L’école, pourquoi ? La finalité sociale en égarement
Le but ultime ne devrait-il pas être de servir la société qui l’a créée ? De résoudre ses problèmes, de répondre à ses défis ? Nous avons besoin d’une élite, certes, mais d’une élite utile. Pas d’une caste de privilégiés bardés de diplômes qui parlent un français châtié mais ne savent ni créer une entreprise viable, ni réparer un panneau solaire, ni penser des solutions locales à la déforestation ou à la gestion des déchets.
Le Bac, nouveau rite de passage tribal : On sacrifie des années de jeunesse sur l’autel d’un examen dont la réussite ouvre les portes… d’un chômage souvent tout aussi prestigieux. La cérémonie de proclamation ? La danse moderne de la survie sociale. Souvent même on dépense des fortunes à former à l’étranger (quand on le peut), des cerveaux qui parfois ne reviennent pas, pendant qu’on forme sur place une « élite » locale qui, faute de débouchés concrets et d’enseignement adapté, rejoint le chœur des frustrés diplômés.
Ironie amère. On assiste donc à l’émergence d’une sorte d’école-tour d’ivoire : isolée des réalités économiques, sociales, environnementales du pays. On y apprend à disserter sur les Lumières, mais pas à monter un business plan pour une coopérative agricole. On y parle de Victor Hugo, mais pas des techniques d’irrigation économes en eau. Un décalage grotesque auquel s’ajoute, le culte du parchemin qui signifie avoir le papier prime sur savoir-faire. On vénère le diplôme comme une fin en soi, une amulette magique, même s’il ne correspond à aucune compétence valorisable sur le marché local ou au service du développement communautaire.

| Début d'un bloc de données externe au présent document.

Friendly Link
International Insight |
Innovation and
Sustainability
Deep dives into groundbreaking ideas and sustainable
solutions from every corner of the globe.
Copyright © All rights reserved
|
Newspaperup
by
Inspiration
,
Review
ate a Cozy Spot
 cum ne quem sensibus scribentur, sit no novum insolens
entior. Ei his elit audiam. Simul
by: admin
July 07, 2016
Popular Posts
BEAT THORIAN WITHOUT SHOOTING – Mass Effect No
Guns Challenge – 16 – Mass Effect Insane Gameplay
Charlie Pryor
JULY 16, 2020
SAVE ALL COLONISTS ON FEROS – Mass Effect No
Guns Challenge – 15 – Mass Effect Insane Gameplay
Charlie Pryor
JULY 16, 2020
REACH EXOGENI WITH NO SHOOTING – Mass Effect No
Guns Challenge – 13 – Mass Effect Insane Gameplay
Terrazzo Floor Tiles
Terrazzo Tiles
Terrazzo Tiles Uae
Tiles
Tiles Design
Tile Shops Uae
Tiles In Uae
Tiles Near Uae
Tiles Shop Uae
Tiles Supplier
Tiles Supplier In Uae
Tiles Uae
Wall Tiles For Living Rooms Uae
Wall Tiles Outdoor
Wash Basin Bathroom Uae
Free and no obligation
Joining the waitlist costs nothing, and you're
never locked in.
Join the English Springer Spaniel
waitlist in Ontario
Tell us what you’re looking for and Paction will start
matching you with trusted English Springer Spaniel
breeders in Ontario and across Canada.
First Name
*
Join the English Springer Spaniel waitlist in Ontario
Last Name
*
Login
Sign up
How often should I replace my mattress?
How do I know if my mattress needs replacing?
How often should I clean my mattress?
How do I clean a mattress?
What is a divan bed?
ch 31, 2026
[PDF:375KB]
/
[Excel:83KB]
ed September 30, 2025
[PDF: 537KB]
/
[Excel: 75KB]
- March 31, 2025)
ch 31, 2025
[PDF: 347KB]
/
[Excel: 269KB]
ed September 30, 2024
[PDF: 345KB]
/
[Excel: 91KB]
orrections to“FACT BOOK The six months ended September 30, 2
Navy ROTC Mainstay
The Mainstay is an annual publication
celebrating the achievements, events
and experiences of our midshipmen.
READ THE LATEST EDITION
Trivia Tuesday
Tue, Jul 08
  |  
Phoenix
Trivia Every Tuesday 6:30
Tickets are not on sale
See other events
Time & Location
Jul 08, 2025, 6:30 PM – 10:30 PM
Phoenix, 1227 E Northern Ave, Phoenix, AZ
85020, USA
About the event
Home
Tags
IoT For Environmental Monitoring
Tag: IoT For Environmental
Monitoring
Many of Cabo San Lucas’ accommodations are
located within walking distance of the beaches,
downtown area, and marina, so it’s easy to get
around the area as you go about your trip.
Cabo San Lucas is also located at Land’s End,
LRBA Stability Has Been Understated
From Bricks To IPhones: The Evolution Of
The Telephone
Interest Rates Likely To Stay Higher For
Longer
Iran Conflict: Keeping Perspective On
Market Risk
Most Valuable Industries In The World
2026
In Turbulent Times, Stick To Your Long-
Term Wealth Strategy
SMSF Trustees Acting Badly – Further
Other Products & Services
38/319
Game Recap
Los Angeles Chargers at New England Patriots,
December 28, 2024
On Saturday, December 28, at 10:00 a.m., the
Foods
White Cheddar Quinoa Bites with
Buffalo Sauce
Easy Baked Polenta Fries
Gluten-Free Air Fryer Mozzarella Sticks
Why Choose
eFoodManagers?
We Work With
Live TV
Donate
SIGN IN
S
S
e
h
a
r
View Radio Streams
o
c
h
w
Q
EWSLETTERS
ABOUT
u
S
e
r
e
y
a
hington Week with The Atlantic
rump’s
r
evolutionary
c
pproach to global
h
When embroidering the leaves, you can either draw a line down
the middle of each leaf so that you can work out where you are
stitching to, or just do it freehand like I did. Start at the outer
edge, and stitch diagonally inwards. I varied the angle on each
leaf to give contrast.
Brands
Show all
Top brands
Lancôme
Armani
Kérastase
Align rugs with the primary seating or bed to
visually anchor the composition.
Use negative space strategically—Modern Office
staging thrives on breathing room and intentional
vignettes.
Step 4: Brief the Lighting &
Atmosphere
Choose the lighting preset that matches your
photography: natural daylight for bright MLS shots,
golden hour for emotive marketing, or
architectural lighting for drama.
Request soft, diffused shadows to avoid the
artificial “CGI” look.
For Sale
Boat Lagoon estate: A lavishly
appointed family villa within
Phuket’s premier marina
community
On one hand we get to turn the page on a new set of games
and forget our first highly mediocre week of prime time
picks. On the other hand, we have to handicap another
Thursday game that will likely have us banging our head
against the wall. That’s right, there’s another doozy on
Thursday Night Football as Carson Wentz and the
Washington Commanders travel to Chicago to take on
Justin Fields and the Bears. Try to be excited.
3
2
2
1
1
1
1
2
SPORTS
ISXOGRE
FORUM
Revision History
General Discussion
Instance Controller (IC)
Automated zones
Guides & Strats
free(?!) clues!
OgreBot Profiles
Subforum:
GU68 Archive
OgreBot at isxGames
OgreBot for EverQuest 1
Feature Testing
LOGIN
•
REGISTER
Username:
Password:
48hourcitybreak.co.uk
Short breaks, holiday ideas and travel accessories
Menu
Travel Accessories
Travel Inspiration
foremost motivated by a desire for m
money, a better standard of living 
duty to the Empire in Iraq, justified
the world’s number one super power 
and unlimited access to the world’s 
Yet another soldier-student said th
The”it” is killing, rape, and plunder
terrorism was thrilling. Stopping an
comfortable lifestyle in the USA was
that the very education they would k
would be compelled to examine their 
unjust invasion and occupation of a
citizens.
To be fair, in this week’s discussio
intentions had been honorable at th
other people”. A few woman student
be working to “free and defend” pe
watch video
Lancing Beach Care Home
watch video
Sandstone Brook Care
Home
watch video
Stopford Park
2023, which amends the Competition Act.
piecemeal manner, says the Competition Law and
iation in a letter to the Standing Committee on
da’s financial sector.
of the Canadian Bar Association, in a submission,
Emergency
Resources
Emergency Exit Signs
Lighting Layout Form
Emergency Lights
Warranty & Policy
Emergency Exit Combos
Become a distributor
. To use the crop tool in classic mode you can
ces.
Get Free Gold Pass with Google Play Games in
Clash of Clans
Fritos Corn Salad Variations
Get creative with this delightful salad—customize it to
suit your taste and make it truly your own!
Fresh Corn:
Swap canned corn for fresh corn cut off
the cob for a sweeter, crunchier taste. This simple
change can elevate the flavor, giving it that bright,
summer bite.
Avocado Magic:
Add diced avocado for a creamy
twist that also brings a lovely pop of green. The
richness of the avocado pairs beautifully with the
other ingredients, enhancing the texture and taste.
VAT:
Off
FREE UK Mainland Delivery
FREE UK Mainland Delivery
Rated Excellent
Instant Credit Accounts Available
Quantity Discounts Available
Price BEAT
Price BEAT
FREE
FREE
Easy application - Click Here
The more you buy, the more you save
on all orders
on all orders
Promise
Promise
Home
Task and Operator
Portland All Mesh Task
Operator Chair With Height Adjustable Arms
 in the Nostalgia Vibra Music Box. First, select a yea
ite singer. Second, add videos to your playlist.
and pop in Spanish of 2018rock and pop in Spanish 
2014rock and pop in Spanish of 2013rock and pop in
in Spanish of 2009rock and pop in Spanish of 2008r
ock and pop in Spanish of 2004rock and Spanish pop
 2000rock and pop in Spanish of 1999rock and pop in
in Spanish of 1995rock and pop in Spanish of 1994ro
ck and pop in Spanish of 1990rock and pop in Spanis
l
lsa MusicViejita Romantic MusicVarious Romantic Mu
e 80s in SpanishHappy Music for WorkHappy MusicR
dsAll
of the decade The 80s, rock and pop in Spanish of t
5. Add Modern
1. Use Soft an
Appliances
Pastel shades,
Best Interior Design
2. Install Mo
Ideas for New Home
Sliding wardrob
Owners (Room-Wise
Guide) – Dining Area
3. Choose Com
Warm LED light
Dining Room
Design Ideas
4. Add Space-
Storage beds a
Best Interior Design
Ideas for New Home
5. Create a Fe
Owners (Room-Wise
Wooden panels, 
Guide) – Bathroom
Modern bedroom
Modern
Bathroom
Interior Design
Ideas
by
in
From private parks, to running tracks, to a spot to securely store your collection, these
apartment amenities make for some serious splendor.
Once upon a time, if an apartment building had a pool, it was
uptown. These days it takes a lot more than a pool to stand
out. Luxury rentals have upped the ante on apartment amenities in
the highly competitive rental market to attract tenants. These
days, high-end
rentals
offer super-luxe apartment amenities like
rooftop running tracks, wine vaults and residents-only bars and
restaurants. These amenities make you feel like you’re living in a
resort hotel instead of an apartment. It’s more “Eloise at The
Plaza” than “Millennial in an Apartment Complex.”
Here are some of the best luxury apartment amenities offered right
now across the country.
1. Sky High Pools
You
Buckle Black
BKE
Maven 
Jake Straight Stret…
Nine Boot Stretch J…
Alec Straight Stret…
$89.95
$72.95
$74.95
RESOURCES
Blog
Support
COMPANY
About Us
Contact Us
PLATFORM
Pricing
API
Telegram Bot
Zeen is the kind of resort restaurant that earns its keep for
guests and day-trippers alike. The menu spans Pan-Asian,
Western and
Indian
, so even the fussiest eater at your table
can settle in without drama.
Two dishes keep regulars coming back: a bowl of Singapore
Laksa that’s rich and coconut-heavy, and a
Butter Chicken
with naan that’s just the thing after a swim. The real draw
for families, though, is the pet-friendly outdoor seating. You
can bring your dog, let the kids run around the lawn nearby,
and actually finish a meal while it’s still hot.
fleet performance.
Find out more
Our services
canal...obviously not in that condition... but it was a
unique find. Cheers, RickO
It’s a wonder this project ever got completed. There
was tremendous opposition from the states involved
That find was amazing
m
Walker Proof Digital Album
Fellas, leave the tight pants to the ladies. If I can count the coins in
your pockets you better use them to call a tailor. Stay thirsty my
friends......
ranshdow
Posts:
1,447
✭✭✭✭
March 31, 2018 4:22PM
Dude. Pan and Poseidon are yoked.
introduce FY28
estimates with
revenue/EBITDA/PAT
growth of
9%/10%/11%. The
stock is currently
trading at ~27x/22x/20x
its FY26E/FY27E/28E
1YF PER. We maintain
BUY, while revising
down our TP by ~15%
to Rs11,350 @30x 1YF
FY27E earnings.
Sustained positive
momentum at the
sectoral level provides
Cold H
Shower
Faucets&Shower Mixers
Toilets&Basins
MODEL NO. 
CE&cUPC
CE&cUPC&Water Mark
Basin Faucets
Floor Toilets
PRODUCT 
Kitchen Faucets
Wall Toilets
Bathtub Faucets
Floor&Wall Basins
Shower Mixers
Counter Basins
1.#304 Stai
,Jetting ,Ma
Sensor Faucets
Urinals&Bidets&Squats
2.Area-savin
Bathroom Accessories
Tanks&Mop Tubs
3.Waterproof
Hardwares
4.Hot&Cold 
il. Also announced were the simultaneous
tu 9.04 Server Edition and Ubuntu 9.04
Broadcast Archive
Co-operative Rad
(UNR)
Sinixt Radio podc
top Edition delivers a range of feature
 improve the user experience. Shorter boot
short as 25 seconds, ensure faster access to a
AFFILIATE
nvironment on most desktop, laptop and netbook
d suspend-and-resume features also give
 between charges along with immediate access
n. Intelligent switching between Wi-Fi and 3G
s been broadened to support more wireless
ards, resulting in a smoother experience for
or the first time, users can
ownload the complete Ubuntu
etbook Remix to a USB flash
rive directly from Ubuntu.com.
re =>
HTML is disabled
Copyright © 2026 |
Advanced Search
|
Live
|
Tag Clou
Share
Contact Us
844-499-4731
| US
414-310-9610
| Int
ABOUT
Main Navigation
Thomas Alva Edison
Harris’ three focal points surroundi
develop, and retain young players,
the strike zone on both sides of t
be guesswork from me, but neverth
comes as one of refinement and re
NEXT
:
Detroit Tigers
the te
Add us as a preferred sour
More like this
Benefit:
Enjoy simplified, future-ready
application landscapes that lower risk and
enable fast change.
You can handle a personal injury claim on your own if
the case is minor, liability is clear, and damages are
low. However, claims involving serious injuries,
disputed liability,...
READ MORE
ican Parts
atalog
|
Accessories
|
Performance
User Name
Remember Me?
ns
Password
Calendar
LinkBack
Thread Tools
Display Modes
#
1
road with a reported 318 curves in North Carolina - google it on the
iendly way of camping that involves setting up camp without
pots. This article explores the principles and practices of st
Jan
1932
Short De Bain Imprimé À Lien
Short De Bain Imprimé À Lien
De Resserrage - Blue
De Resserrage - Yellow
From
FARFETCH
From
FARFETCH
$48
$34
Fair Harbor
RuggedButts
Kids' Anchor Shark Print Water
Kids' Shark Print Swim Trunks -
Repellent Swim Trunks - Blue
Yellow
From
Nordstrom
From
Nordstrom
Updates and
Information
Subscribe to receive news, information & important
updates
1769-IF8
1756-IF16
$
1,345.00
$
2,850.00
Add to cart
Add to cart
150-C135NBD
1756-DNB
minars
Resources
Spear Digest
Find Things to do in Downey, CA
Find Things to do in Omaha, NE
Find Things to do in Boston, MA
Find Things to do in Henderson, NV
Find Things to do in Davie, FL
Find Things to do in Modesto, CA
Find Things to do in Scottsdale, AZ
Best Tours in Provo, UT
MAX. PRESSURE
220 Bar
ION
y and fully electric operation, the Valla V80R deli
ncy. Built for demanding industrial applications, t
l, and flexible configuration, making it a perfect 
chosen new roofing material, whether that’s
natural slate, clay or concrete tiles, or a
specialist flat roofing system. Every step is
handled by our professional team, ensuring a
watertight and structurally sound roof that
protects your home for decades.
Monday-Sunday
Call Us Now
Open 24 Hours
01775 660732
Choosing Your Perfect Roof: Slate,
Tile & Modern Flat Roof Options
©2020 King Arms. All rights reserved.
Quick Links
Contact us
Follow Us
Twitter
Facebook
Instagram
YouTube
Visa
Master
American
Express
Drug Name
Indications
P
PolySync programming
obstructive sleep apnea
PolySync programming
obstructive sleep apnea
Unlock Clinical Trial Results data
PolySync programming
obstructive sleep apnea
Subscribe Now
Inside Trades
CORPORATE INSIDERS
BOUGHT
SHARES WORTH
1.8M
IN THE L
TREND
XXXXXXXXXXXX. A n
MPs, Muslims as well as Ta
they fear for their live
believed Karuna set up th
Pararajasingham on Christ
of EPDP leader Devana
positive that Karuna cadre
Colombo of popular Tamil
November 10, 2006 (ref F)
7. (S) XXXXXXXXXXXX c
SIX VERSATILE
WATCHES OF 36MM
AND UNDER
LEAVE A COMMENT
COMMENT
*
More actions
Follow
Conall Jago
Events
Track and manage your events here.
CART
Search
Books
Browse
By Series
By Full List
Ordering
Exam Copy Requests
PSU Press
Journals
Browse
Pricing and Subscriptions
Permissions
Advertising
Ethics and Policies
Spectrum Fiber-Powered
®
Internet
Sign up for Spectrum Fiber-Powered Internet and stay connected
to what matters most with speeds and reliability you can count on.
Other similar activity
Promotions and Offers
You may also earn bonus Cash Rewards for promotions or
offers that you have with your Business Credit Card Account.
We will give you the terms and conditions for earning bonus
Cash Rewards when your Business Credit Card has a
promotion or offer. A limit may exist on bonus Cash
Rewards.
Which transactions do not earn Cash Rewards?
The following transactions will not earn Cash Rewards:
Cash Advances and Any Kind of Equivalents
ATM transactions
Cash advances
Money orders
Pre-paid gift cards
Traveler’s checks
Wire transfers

Alors, l’école gabonaise, africaine, pour qui et pourquoi ?
Il est urgent de sortir de l’auto-congratulation annuelle autour des taux de réussite au bac. Ces résultats ne sont qu’une étape. La vraie question est : à quoi serviront ces lauréats ? À quoi les avons-nous vraiment préparés ?
L’école doit cesser d’être une usine à reproduire une élite déconnectée pour devenir le creuset d’une élite ancrée, compétente et serviable. Une élite qui sait penser avec ses mains et agir avec sa tête. Une élite qui ne parle pas seulement comme à Paris, mais qui comprend les langues et les besoins de Lastourville, de Lambaréné ou de Medouneu.
La finalité sociale de l’éducation n’est pas de produire des chômeurs instruits ou des exilés talentueux. Elle est de bâtir la nation, ici et maintenant, avec les outils intellectuels, techniques et éthiques adaptés à ses défis. Sinon, à quoi bon proclamer des résultats, si c’est pour constater, année après année, que le véritable examen, celui de la pertinence et de l’utilité sociale de notre système éducatif est un échec cuisant ?
L’école pour qui ? Pour le Gabon. Pourquoi ? Pour le construire, enfin. Le reste n’est que littérature… et gaspillage d’un potentiel immense. La satire, parfois, n’est que la vérité qui se met à danser, un peu trop crûment. Il est temps d’écouter la musique.